Having worked with kids going into sixth grade the previous year, I wanted to change it up and work with younger kids this summer. They were definitely a handful, and some kids were particularly hard to deal with, but I loved doing the job.
The one on the left with the bright blue shirt and logo is another student aide, Winnie. The one in the middle with the green shirt who looks like she could blend in with the second graders is Isabella.
This summer I served as an Intern for Congresswoman Maloney’s office on Capitol Hill in Washington, DC for the second year in a row. Congresswoman Maloney represents the 12th District of New York, which entails Manhattan, Brooklyn and Queens. Friends Seminary is in Congresswoman Maloney’s district.
My list of responsibilities grew this year as a result of it being my second year. Not only was I tasked with roles that directly benefited my community (answering phone calls from constituents, reading and responding to letters from constituents, delivering packages intended for my community), I was asked to attend hearings and write memo’s describing what I saw. I also was tasked with sitting at the front desk and speaking with members of the community who would travel all the way to D.C with concerns and questions.
My work on Capitol Hill has been a life changing and eye-opening experience.
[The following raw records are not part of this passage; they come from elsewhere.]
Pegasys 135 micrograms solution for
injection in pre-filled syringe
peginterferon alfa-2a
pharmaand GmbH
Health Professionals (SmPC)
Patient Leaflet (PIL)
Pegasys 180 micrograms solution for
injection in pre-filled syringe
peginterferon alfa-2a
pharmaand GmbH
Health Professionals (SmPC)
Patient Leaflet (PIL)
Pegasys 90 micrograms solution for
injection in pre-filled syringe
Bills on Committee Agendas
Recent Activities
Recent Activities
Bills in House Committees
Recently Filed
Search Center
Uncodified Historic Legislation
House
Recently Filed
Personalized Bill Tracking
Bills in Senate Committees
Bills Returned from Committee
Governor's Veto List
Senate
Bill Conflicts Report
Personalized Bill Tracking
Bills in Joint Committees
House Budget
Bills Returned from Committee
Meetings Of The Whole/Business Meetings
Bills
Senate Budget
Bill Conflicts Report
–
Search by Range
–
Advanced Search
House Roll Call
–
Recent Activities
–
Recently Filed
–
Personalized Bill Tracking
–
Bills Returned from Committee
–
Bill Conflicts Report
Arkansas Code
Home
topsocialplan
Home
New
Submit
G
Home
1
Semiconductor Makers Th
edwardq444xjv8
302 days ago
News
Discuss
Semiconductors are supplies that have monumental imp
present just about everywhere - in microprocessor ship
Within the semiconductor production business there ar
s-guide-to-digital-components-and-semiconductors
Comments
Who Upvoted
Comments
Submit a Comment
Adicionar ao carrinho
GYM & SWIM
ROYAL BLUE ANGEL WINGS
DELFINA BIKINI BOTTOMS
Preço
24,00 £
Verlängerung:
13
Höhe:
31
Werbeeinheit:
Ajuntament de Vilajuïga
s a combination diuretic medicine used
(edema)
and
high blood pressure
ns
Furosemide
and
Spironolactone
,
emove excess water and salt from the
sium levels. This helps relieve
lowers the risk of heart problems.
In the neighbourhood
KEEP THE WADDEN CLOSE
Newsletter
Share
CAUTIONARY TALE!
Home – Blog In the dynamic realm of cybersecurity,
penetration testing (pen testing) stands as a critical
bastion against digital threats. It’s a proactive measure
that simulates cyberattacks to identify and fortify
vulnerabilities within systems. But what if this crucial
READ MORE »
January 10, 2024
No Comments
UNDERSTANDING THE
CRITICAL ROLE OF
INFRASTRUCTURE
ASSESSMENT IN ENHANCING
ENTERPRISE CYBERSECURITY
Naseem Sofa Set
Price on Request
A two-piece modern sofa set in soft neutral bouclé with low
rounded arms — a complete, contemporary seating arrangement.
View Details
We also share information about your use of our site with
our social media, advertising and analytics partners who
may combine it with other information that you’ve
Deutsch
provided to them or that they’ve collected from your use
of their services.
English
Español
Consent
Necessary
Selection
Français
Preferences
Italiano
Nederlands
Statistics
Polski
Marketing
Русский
Not only have I been able to support my community, but I participated in work I loved.
This summer I went to Costa Rica on a service trip. I participated in various service activities in different places throughout Costa Rica. When my service group and I were near Tamarindo we helped clean up a school to get it ready for the first day. This activity was especially meaningful to me because education is one of the most important things to have growing up. The school that we helped is in a poor town and the woman leading the cleanup was a teacher in the school. Doing this service made me think about how fortunate I am to be going to friends and how important it is that children around the world get a quality education. When we were in La Fortuna my group worked with a boy scout’s organization to help repaint a park. Later in the trip in Turrialba my group and I went to a school with people with disabilities. We watched them perform some acts in celebration of Nicoya Party Annexation Day then we helped the students prepare gift bags for an event that they were going to have later. Exploring Costa Rica and doing service all around the country was a great experience because it helped me become more aware of what is actually happening. The students do not have the most pristine facilities and abundant resources. The teacher that was helping to clean the school before the first day said that before she came, the school was a disaster and one of the classrooms wasn’t even being used even though the school is very small to start. There need to be more people like this teacher who care about the students, as well as volunteers to help and donate to improve the schools in poor towns.
This summer I went on a service trip through my summer camp called I.C.E.P, International Camper Exchange Program. I stayed in Peru for 5 weeks with 14 other people my age. In Peru we did over 40 hours of service, both physical and social service. We spent the majority of our time in Lima, the capital of Peru, but we also spent a week in Cuzco. In Lima, we visited many orphanages, the majority of which the children had physical and/or mental disabilites. We would spend time playing with them and feeding them. We also spent 3 days in Independencia, the poorest district in Lima, building a flood wall for the local school there. In addition, we took another 3 day trip to Azpitia, where we laid down an entire field of grass and helped clean up the property there. Overall, through my time in Peru I had a deeper understanding of not only the culture in Peru, but how helpful service is to those less fortunate. I feel very grateful to have part taken in this experience becuase of the people that I was able to help in Peru.